Sophos has patched an actively exploited remote code execution vulnerability (CVE-2022-3236) in its Firewall solutions, and has pushed the fix to customers who have an automatic installation of hotfixes enabled.
If this news triggers a feeling of déjà vu, there’s a good reason: earlier this year, another zero-day (CVE-2022-1040) in the same component was leveraged by attackers against “a small set of specific organizations, primarily in the South Asia region” – and this time around is the same.
CVE-2022-3236 is a code injection vulnerability in the User Portal and Webadmin of Sophos Firewall. If successfully exploited, it allows for remote code execution (RCE) on the targeted vulnerable installation.
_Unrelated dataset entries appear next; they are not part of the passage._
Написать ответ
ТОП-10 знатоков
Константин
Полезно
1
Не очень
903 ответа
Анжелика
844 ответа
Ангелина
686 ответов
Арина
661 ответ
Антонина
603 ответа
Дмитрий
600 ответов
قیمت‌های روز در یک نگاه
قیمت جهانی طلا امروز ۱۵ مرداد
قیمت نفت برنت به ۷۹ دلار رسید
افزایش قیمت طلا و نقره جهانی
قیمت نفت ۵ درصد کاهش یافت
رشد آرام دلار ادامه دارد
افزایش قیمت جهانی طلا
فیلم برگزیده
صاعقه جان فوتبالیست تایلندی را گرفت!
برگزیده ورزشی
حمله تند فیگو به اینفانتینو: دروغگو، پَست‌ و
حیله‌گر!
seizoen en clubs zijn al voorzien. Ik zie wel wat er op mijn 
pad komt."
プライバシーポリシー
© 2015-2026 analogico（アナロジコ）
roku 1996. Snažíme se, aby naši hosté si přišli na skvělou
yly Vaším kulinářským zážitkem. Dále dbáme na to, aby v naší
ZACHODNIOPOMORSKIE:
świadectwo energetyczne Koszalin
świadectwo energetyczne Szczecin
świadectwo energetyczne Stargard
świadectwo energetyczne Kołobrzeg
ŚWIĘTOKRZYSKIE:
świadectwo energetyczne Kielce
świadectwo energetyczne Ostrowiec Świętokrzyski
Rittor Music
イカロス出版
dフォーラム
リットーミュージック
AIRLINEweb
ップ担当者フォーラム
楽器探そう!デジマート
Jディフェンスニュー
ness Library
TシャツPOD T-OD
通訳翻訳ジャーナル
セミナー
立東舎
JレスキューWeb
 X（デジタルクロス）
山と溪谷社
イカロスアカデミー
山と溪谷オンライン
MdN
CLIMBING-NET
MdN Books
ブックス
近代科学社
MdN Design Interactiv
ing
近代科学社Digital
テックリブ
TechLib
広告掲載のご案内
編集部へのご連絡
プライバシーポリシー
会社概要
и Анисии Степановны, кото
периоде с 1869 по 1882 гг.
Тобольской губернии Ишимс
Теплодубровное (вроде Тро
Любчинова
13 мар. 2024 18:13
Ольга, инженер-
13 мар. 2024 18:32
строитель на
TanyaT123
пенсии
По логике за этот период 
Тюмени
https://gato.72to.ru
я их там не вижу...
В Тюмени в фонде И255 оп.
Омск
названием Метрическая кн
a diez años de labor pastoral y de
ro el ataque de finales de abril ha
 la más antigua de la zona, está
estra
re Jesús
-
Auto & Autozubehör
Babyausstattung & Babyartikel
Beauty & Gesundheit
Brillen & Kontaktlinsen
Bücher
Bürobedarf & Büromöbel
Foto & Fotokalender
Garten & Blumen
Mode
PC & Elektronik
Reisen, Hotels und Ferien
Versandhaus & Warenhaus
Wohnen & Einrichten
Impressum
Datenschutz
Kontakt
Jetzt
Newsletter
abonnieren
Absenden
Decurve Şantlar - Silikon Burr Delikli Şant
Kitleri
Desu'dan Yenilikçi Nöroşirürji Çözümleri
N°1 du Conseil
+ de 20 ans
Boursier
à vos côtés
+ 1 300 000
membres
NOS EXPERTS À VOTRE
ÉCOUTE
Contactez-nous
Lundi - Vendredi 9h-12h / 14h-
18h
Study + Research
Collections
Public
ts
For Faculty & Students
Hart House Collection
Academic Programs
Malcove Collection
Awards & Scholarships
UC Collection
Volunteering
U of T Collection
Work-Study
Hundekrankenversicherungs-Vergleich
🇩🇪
It affects Sophos Firewall v19.0 MR1 (19.0.1) and older. Sophos published hotfixes for a variety of them, and has included the fix in v18.5 MR5 (18.5.5), v19.0 MR2 (19.0.2), and v19.5 GA.
The hotfixes have been pushed to customers with the “Allow automatic installation of hotfixes” feature enabled on remediated versions (the feature is enabled by default).
Customers who don’t have the featured enabled are advised to get the hotfix or to upgrade to a newer version. If none of that is possible, they can protect themselves from external attackers by disabling WAN access to the User Portal and Webadmin. As an alternative for remote access and management, they can use VPN and/or the Sophos Central cloud management platform.
“Users of older versions of Sophos Firewall are required to upgrade to receive the latest protections, and this fix,” the company said.
What about the attacks?
CVE-2022-3236 has been added to CISA’s Known Exploited Vulnerabilities Catalog, which means that US federal civilian executive branch agencies are required to remediate it.
Sophos did not name the organizations that have been compromised by attackers via CVE-2022-3236, but said that they “informed each of these organizations directly.”
According to Volexity researchers, CVE-2022-1040 was used by a Chinese APT group dubbed “Drifting Cloud” in early March 2022.
“DriftingCloud is an effective, well-equipped, and persistent threat actor targeting five-poisons-related targets. They are able to develop or purchase zero-day exploits to achieve their goals, tipping the scales in their favor when it comes to gaining entry to target networks,” the researchers noted.